The east and Gulf coast ports of Savannah, Charleston, Miami and Houston, among others, picked up an increased volume of twenty-foot equivalent units (TEUs) – the technical term for shipping containers – as international exporters rerouted goods through the Panama Canal. East coast ports have grown by 7.9% in terms of TEU counts over the past year, while western ports have grown by about 3.2%.

Kurt Strasmann, senior managing director at Port Logistics Group, described the loss of commerce for west coast ports: “You simply can’t run a business with this kind of volatility – the costs are too high to the business and the consumer. The businesses will find other locations.”

Despite this, Mr Strasmann described the loss as only short-term, citing the west coast’s “built-in advantage” of geographical location and massive population demand as too attractive for shipping companies to abandon permanently.

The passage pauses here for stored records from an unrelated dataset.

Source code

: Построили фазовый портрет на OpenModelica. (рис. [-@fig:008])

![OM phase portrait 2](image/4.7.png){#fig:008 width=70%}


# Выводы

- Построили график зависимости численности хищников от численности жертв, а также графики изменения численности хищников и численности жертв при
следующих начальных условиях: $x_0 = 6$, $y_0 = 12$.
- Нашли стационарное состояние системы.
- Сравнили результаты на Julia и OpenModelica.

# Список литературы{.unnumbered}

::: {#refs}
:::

Port activity came back to life after US labour secretary Tom Perez, sent by the White House to mediate talks between the International Longshore and Warehouse Union and the Pacific Maritime Association, set a deadline of February 20 for an agreement to be reached. The details of the proposed five-year contract deal have not yet been released and the settlement remains tentative until approved by dockworkers from San Diego to Washington State.    

West coast ports handle roughly 45% of the country’s maritime trade and 70% of imports from Asia. A similar labour dispute in 2002 led to a 10-day shutdown, resulting in the loss of $1bn a day.